Un bel article

 

Jacques Livchine et ses "Conseils à ne pas suivre"

par Gilles Costaz

Une originalité altruiste




La rentrée de janvier met en ligne ses champions sélectionnés par le star-système. Peu de chance qu’on parle de Jacques Livchine, le créateur du Théâtre de l’Unité. D’autant plus que son dernier livre, Conseils du Théâtre de l’Unité à ne pas suivre, a paru en 2017 (nous le recommandant avec retard, en effet !). Livchine reste dans l’actualité, pourtant, car il est viscéralement actuel. Il prend partie sans cesse sur les événements, défendant ardemment les migrants et ne se montant pas tendre pour le pouvoir en place. Mais il le fait de loin, puisqu’après avoir été l’une des grandes figures de Paris et d’Avignon, il est installé à Audincourt, bien modeste ville du Doubs, où il présente ses spectacles mais d’où il continue à rayonner à travers la France et à l’étranger.

C’est une erreur de parler de Livchine en solitaire. Il faut accoler à son nom celui d’Hervée de Lafond, qui dirige avec lui le Théâtre de l’Unité et est également interprète, auteur et metteur en scène. C’est ensemble qu’ils ont écrit ce livre paru il y a deux ans. Plus exactement, Livchine l’a écrit et, au fur à mesure, Hervée de Lafond introduisait ses « grains de sel », c’est-à-dire des encadrés, où elle confirme, prolonge ou contredit ce que dit Livchine. Vraiment un concert à quatre mains !

L’histoire du Théâtre de l’Unité est l’une des histoires les plus importantes du théâtre français. C’est l’une des plus brillantes et les plus farceuses dans la saga de ceux qu’on peut appeler les enfants de mai 68. L’Unité changeait sans cesse les règles, mais avec le souci permanent du public et des classes sociales défavorisées. On a classé la troupe dans le théâtre de rue. Ce n’est pas faux. Mais Livchine peut faire des spectacles dans les salles comme en plein air, jouer ses textes ou donner un jour nouveau à une œuvre de Molière ou de Tchekhov. Sa 2CV Théâtre demeure une invention inoubliable. De même que son Mozart au chocolat, son occupation d’un théâtre pendant une semaine toutes portes fermées ou ses « brigades d’intervention à mains nues ». Nommé à Montbéliard, il rebaptisa la Scène nationale en Centre d’Art de Plaisanterie. Aujourd’hui, ses Kapouchnik apportent aux événements quotidiens l’éclairage de la satire et de l’implication physique des comédiens. Toujours original, il est singulier de façon altruiste, de façon à toucher un public, secoué mais heureux.

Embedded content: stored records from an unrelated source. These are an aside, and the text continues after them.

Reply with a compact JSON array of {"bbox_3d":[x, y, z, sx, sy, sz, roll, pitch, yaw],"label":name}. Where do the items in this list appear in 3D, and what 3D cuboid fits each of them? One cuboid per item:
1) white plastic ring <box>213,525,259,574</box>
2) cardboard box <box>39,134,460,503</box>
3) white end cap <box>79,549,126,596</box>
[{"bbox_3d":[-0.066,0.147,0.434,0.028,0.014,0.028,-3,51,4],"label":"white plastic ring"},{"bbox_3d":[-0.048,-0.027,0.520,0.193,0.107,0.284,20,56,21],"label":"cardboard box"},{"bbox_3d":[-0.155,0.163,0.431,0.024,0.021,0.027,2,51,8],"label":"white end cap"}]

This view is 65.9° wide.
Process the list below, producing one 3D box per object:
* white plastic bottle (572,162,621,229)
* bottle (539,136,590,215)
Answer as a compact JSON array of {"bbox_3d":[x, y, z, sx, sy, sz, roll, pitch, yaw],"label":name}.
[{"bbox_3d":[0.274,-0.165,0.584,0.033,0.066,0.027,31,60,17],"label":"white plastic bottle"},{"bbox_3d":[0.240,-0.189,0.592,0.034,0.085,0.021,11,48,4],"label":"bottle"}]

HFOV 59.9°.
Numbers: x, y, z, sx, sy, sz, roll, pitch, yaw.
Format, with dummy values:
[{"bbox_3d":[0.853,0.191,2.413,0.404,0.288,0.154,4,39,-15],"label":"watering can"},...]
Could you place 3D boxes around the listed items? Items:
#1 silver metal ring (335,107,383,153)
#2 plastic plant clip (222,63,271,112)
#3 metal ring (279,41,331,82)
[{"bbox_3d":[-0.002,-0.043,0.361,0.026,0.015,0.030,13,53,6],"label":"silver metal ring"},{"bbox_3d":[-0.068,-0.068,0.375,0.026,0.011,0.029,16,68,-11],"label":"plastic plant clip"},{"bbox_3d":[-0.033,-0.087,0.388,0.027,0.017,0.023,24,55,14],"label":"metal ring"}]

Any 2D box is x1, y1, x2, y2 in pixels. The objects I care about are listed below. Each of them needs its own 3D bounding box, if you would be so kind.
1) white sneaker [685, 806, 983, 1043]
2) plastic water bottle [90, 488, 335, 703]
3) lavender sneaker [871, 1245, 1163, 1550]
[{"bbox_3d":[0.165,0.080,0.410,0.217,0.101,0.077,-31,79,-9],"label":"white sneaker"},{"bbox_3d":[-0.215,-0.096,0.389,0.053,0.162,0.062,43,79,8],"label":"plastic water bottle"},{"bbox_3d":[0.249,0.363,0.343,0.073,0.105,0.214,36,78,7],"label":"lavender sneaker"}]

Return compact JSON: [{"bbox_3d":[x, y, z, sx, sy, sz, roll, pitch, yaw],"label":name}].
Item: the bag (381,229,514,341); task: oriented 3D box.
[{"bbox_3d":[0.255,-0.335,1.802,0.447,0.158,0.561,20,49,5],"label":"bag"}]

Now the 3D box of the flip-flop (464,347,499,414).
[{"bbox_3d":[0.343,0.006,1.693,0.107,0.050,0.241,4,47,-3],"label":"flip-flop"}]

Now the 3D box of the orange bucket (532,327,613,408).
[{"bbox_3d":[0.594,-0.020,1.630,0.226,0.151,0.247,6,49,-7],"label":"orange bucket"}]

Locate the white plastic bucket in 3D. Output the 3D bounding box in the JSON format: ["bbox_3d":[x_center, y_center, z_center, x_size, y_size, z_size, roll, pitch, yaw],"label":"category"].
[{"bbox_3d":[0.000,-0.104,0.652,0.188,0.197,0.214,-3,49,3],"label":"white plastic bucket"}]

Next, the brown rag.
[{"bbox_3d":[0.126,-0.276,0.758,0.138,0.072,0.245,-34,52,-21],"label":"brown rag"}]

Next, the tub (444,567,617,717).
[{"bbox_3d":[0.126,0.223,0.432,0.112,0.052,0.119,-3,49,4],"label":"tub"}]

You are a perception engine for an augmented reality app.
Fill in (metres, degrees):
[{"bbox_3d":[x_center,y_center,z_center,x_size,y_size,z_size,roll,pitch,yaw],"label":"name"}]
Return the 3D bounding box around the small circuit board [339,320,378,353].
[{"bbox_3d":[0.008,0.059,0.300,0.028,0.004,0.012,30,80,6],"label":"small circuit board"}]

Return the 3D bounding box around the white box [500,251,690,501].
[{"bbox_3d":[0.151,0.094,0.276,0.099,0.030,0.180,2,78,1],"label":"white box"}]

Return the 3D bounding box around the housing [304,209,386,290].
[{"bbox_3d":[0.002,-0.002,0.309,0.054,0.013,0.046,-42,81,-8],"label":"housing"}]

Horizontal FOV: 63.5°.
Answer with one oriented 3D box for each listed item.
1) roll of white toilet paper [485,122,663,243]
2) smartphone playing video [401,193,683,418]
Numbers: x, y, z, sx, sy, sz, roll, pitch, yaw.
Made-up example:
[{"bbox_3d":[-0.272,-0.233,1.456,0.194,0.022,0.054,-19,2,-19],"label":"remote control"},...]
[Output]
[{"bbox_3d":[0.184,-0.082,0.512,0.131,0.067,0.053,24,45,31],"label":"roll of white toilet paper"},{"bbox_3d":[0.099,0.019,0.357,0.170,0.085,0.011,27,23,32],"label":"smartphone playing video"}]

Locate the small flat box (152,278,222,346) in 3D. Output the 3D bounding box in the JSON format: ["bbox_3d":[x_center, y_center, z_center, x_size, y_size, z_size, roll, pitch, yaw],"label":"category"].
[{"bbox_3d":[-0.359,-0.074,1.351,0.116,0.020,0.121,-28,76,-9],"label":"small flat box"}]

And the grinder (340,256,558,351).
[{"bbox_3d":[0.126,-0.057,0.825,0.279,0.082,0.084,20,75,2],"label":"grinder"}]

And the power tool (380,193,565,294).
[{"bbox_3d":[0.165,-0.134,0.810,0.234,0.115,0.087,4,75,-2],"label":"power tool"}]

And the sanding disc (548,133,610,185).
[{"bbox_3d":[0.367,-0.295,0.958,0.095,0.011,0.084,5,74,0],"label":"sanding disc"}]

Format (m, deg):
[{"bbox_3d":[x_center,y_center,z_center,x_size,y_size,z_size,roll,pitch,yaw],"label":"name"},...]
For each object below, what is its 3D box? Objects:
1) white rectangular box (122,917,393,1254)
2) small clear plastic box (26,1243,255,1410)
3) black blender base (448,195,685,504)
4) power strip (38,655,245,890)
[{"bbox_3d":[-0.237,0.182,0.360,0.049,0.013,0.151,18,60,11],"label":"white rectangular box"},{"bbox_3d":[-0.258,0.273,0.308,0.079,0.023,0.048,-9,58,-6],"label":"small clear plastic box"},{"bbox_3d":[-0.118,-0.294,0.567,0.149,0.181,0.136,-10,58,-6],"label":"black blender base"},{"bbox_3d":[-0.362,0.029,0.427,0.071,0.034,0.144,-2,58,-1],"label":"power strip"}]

Cet ouvrage prend la forme d’une lettre à une jeune actrice dans laquelle Livchine conte un peu ce qu’il a fait et détaille une pratique différente, en réaction aux modes et au carriérisme ambiant. Il y met parfois son sourire de côté pour avouer : « Parce que nous avons ouvertement choisi de nous attaquer au vieux théâtre bourgeois et poussiéreux, parce que nous avons rué dans les brancards, osé jouer dans la rue, allés dans les quartiers populaires, nous avons été méprisés, roulés dans la boue, ridiculisés… Toute notre vie n’est faite que de rejet violent de toute la caste théâtrale. »

Livchine et de Lafond, grands personnages qui n’ont jamais su se hausser du col, sont un peu nos Dario Fo et Franca Rame. Des dynamiteurs doux, simples et profonds dans le roman comique du monde qu’ils écrivent sur leurs tréteaux.

Le livre : Conseils du Théâtre de l’Unité à ne pas suivre de Jacques Livchine avec Hervée de Lafond. Editions L’Harmattan, 150 pages, 16,50 euros. Photo de couverture : les deux responsables du Théâtre de l’Unité dans le village de Gattières (06) en 2007. (Livchine a publié en autre livre, Griffonneries, aux Solitaires intempestifs, en 2002).

Actualité : Kapouchnik, Audincourt,  18 janvier. Tél. : 03 81 34 49. Soirée à Epinal le 23 janvier.